C’est le dernier gardien de phare de l’île de Sein, et le dernier gardien de phare en mer de France. Mais Serge Coatmeur, 59 ans, partira à la retraite dans trois mois. Et il ne sera pas remplacé. Car comme il le raconte au micro d'Europe 1, "la mer est en train de gagner". Contre le phare, mais pas seulement : contre toute l'île.

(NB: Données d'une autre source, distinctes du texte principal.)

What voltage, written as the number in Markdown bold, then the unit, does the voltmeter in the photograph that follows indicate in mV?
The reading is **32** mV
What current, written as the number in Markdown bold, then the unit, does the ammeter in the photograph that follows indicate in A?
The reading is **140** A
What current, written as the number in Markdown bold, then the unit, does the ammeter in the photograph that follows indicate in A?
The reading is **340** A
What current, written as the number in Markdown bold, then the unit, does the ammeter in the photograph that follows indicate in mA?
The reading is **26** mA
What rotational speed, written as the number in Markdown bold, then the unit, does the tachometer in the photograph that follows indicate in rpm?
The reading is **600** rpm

De violentes tempêtes, de la houle et des courants marins brutaux, un niveau de la mer qui ne cesse de monter… Voilà l'état climatique catastrophique de l'île de Sein depuis plusieurs années, devenu un laboratoire pour scientifique.
Serge Coatmeur connait ce petit bout de Bretagne d’un demi-kilomètre carré comme sa poche, depuis 20 ans qu'il en observe les changements du haut de son phare, et depuis 40 ans qu'il vit sur l'île. Et il ne reconnaît déjà plus son petit bout de terre de la pointe du Raz, victime du dérèglement climatique.

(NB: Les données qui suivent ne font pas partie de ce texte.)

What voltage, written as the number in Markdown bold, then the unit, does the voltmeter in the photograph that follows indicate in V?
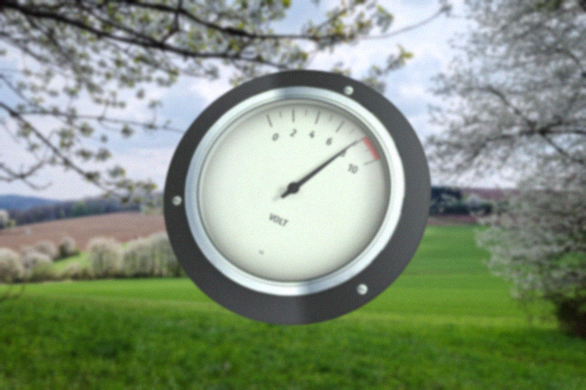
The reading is **8** V
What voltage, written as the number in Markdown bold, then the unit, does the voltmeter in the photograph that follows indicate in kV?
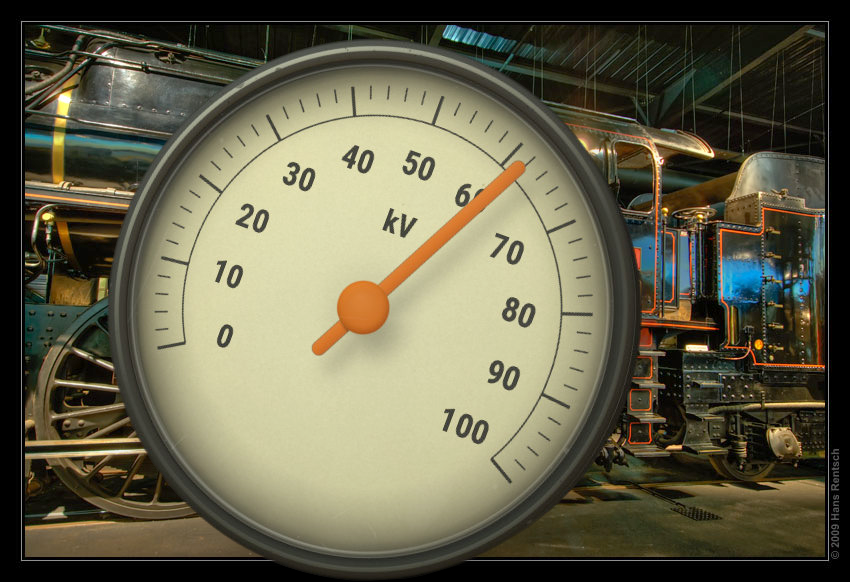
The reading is **62** kV
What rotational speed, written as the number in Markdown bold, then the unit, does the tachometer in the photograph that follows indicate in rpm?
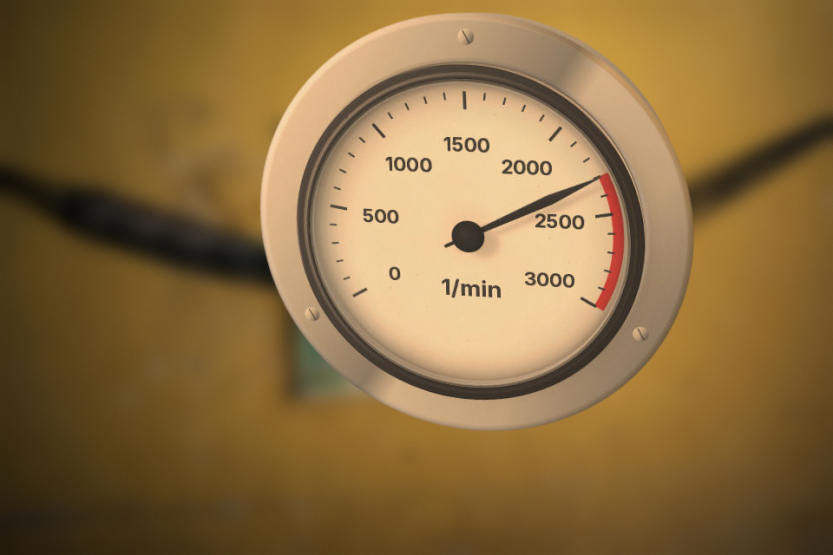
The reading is **2300** rpm
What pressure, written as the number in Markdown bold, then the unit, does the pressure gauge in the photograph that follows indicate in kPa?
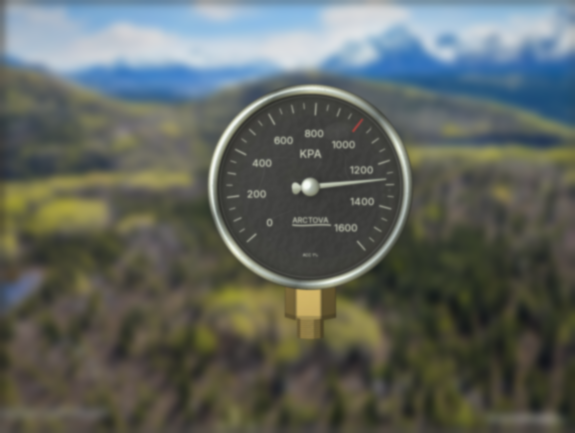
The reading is **1275** kPa
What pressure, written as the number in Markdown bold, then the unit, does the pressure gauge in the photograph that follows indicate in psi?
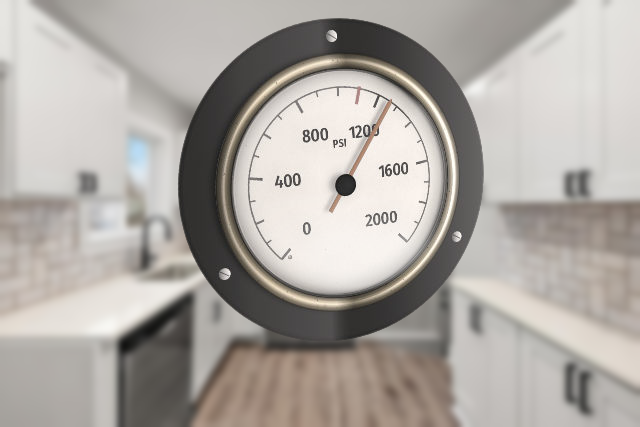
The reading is **1250** psi
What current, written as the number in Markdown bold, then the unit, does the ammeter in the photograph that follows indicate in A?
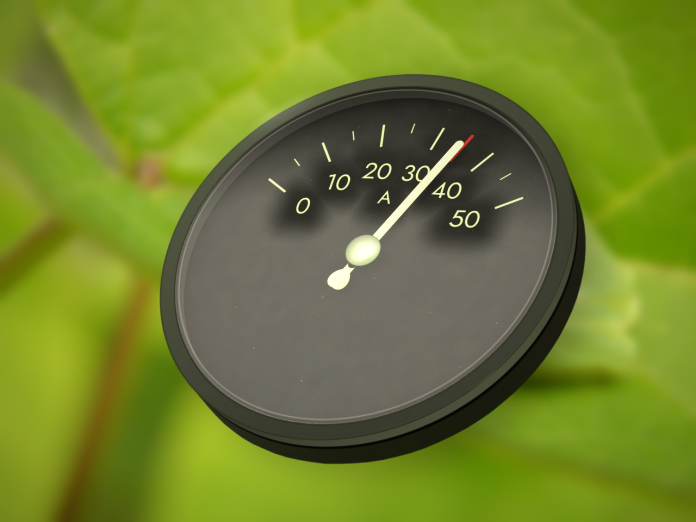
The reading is **35** A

"Des pans entiers qui ne reviendront jamais". "Ca fait 40 ans que je vis au bord de l'eau. De mémoire de gardien, on n'a jamais vu de tempêtes aussi violentes. On voit des pans entiers de l'île partir en une nuit, cinq mètres qui ne reviendront plus jamais", raconte Serge Coatmeur. Depuis quelques années, à chaque tempête, la houle s’abat sur les maisons, jusque dans le centre-ville de l’île. Les digues, elles, se brisent sous la force des vagues. La mairie a dû lancer des travaux de construction d'un mur de 170 mètres.

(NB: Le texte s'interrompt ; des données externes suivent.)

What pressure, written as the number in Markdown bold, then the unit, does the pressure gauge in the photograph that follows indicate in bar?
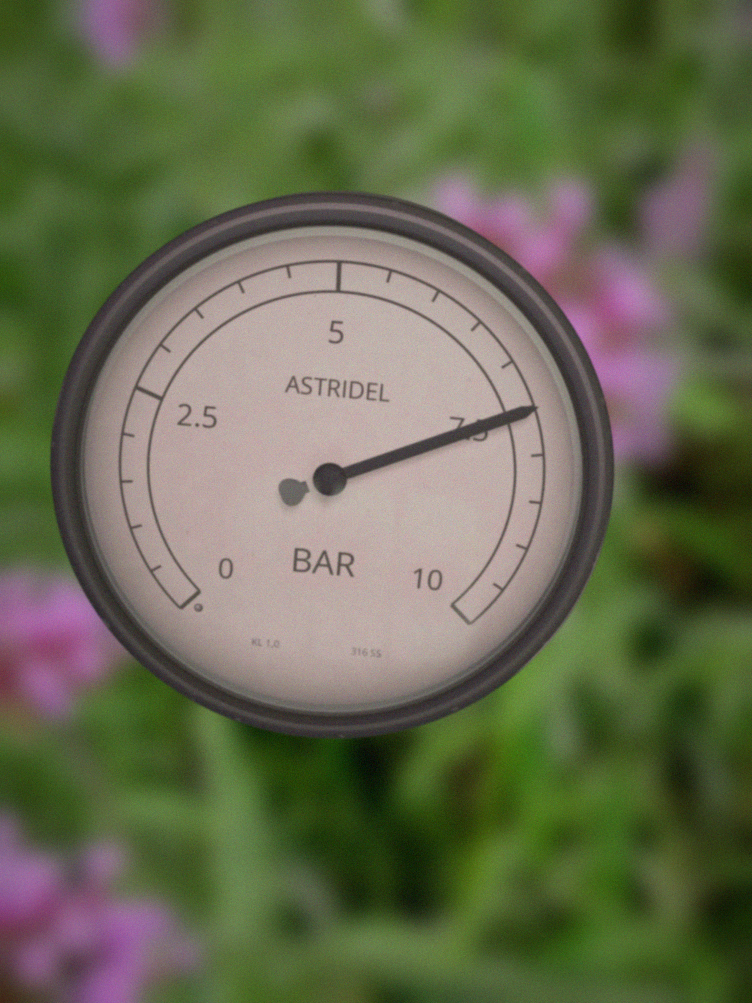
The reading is **7.5** bar
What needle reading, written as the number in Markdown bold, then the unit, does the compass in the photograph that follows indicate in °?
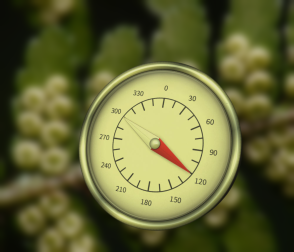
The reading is **120** °
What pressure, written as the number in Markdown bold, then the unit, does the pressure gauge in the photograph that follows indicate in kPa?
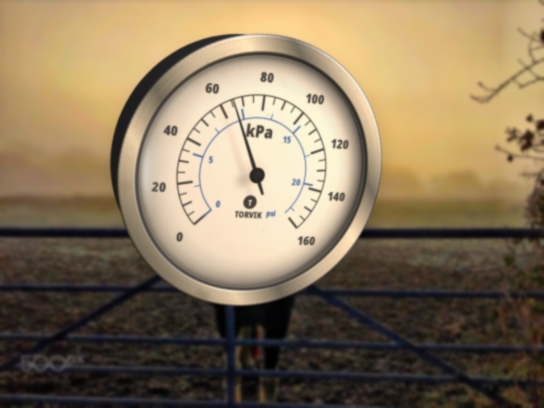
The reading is **65** kPa
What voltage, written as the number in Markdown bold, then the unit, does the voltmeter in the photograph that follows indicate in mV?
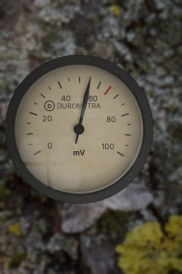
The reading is **55** mV
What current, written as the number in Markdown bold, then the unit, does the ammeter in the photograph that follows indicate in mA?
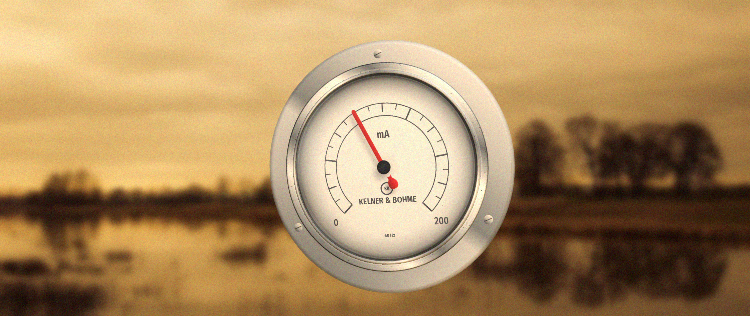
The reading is **80** mA
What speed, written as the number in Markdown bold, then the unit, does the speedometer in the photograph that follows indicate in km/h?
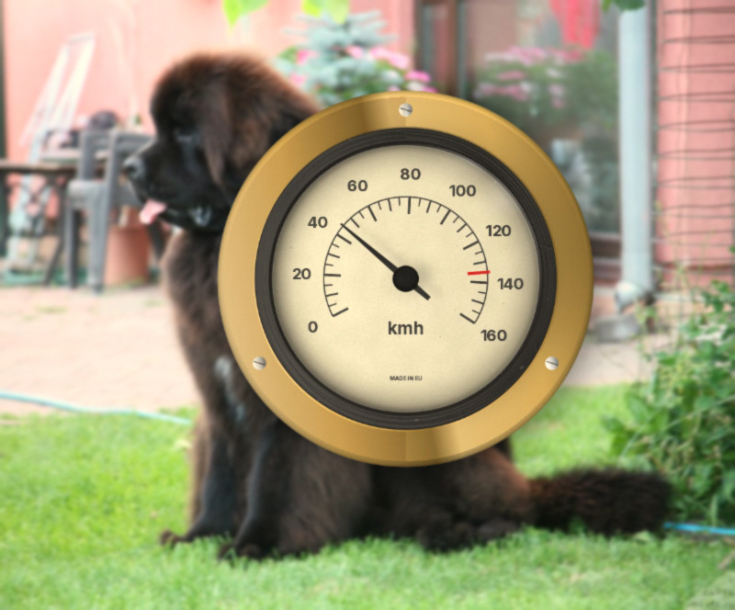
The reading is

"Çà arrive trop rapidement". "On est les premiers gardiens à avoir vu la mer rentrer dans le phare. Il y avait un mètre d'eau. Avant, l'eau ne montait jamais. Avant, il y avait une porte en bois, aujourd'hui elle ne ferait même pas une tempête", témoigne Serge Coatmateur. "On s'aperçoit que la mer gagne. Il y a urgence. Ca arrive trop rapidement. Nous on sait que cela sera violent. Arrivé à 7h du soir, à la pleine mer, l'eau va monter, en cassant", prévient-il encore.
"On ne peut pas se replier". Le problème, poursuit Serge, "est que notre métier va disparaître". Or, le gardien de phare est devenu au fil du temps la meilleure sentinelle de l'île. Capable comme personne de voir venir les désastres. "Depuis 1839, il y a du monde en bout de l'île et en 2015, notre métier va disparaître. C'est un grand dommage. Nous on le ressent le changement climatique. On ne peut pas se replier. On est obligés de se défendre contre le dérèglement, pour survivre", martèle-t-il.